Fourth, what should we do with the tired but still live issue of self-esteem? Must we love ourselves before we can love others? Or is self-love nothing more than sinful self-obsession? Look beneath all the current thinking in Christian circles about how people change and you will see lined up on one side of a deep valley a large group who warmly exhort us to love ourselves as a necessary precondition for loving others. Love others as you love yourself is their key text, interpreted to teach that self-love must be developed before other-love is possible. The core problem behind surface troubles is understood to be low self-acceptance, which, in some peoples minds, is really the essence of sin. Counseling efforts must therefore be directed toward helping people to accept themselves more completely.

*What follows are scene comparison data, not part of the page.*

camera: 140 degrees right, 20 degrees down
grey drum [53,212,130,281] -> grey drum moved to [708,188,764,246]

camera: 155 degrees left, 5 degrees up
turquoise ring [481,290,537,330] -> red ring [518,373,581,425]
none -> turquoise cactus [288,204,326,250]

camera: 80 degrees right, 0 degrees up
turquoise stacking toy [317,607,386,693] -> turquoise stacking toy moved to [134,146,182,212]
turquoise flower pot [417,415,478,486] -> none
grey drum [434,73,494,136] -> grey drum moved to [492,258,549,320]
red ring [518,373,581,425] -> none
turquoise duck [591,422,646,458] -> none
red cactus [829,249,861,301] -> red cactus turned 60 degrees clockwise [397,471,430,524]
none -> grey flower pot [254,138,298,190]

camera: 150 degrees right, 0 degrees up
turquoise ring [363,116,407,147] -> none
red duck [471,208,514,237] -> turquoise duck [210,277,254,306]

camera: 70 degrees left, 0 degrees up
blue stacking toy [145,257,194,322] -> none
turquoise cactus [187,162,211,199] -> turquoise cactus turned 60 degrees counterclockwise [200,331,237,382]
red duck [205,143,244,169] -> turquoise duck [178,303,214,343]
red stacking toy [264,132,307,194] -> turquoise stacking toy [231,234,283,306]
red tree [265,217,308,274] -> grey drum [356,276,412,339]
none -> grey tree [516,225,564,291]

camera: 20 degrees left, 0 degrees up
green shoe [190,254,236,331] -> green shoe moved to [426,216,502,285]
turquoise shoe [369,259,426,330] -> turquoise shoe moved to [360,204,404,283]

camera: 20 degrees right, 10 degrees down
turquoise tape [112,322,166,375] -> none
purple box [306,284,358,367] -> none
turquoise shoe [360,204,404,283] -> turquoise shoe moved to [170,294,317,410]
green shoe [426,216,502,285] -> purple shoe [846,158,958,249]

There is another group who think that people are already too concerned with themselves and that efforts to build self-esteem aggravate the problem. The real problem is not unfulfilled longings, these folks claim, it is depravity. Sin has so blinded the hearts and minds of people that only truth from the Bible can bring the needed light. Study of Gods Word therefore is a priority.
Counselors of this persuasion are regarded by self-love advocates as harshly insensitive to deep human needs, so caught up in their cold, stiff, exegetical position that they miss the warm truth of Gods affirming love that throbs through the entire message of Scripture.
The Stiff Exegetes, huddled together across the valley from the Self-Lovers, suspect that self-worth is the enemys Trojan horse, a ploy designed to bring within the walls of the city of God a godless humanism dressed up in Christian-sounding language. Their chief concern seems to be that a human-centered distortion of the gospel is hiding within any teaching that gives place to a concern for self-worth. Accordingly, they strongly disclaim and oppose such teaching, believing that they are contending earnestly for the once-delivered faith. They tend to regard self-love advocates as a mixed multitude some sincere believers who want to be biblical, others holding to frankly liberal or at least neoorthodox theology, but all deceived, wrong, and potentially dangerous.
I find myself in clear alignment with neither group. The Self-Lovers seem to reduce sin to something less heinous than arrogant rebellion and foolish self-sufficiency, and they therefore propose a remedy too mild to deal with the real problem. Providing conditions for growth is inappropriate treatment when a fast-growing malignancy is the problem.
The Stiff Exegetes, on the other hand, unwittingly allow a proper concern for precise interpretation of the Bible to rob the text of its relational and life-changing vitality. In order to maintain a nonrelational, impersonal understanding of the Bible, they must neglect many passages that underline the importance of community and intimacy. Their approach often produces people who excel more in scholarship and theological rigidity than in love, nondefensive living, and chosen holiness. They would insist that proper exegesis of the Word never separates doctrine from practice, that the Word understood, proclaimed, and obeyed is itself sufficient to change lives. But somehow God becomes separated from his Word, and time spent in the Word doesnt quite get us to the Person who breathed the words we study.